[Source document Boundary: Start]
Re: Level of Unicode support required for various languages

From: John H. Jenkins (jenkins@apple.com)
Date: Fri Oct 26 2007 - 10:54:55 CDT

  • Next message: John H. Jenkins: "Re: Level of Unicode support required for various languages"

    On Oct 25, 2007, at 11:20 PM, James Kass wrote:

    > So, if a rare character has uncertain provenance and meaning, but
    > it is unifiable, shouldn't it just be unified?

    Ideally, yes. The problem is a reluctance to do a unification where
    you don't *know* that it's acceptable to the author of the original
    text.

    A good case in point came up when South Korea proposed a large set of
    characters to be able to encode the Korean tripitaka. It includes a
    large number of characters which were *probably* just variants of
    other characters but which *may* have been intended to be distinct
    characters. In the end, South Korea was convinced that the case for
    encoding them as separate characters was weak and withdrew them from
    consideration.
[Source document Boundary: End]
[Entries shown Boundary: Start]
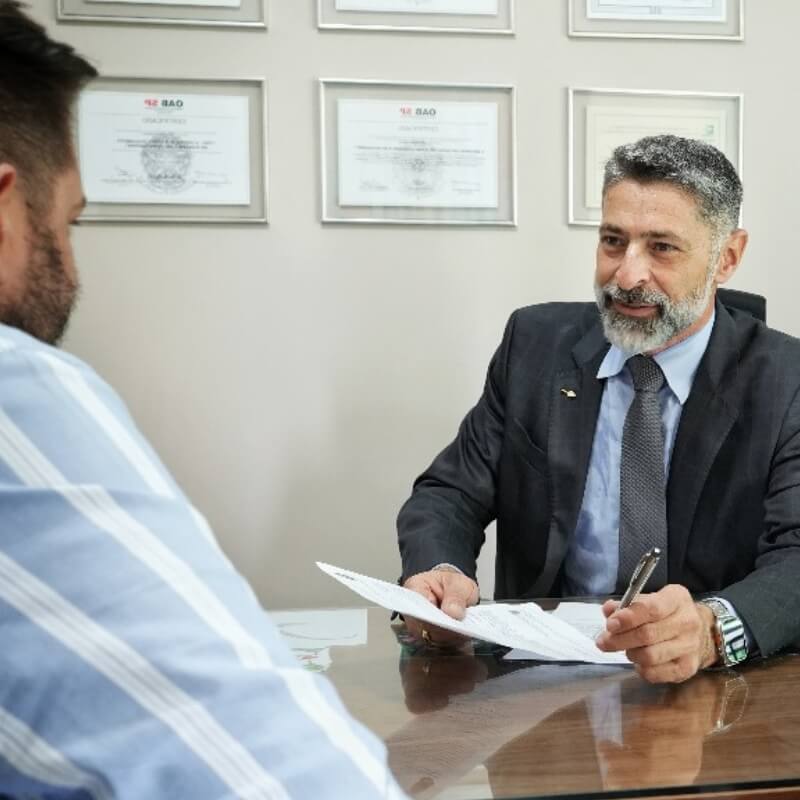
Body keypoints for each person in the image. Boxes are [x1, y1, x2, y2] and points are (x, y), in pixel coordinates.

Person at [0, 4, 406, 797]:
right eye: (66, 226)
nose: (73, 274)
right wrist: (442, 564)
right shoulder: (15, 394)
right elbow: (284, 780)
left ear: (730, 255)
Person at [398, 133, 800, 684]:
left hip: (715, 683)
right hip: (541, 679)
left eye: (661, 248)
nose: (626, 276)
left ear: (726, 257)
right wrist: (438, 572)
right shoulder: (535, 345)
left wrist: (712, 631)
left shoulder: (785, 379)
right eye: (614, 241)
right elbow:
[Entries shown Boundary: End]
Could you carry on the mailing-list reply about unifying rare Unicode characters, picking up right after its final sentence?

    > And, if that character
    > is not unifiable, but it exists in texts (however obscure) that
    > someone may wish to reproduce electronically (for posterity,
    > perhaps), shouldn't it be encoded?
    >

    It should be representable, yes. But that representation need not
    take the form of a distinct encoding.
    >
    > Is it really possible to speed up the process of encoding an
    > open-ended set?
    >

    Yes, the IRG has taken some steps to do so. Extension D submissions
    required IDSs so that a preliminary unification can be done by
    computer, TrueType fonts for a better ability to see what the
    characters look like, and better provenance information so that we can
    have a better sense of whether or not the characters *ought* to be
    unification.

    Moreover, I have on my plate an action item to produce a second set of
    variant glyphs. Variant glyphs have a number of advantages for many
    of the beasties proposed for encoding. Registering variant glyphs is
    a faster process, for one thing, than encoding distinct characters.
    It also makes text analysis simpler and -- most importantly -- it
    takes these entities off the IRGs plate so it can focus on what
    actually *does* need to be encoding.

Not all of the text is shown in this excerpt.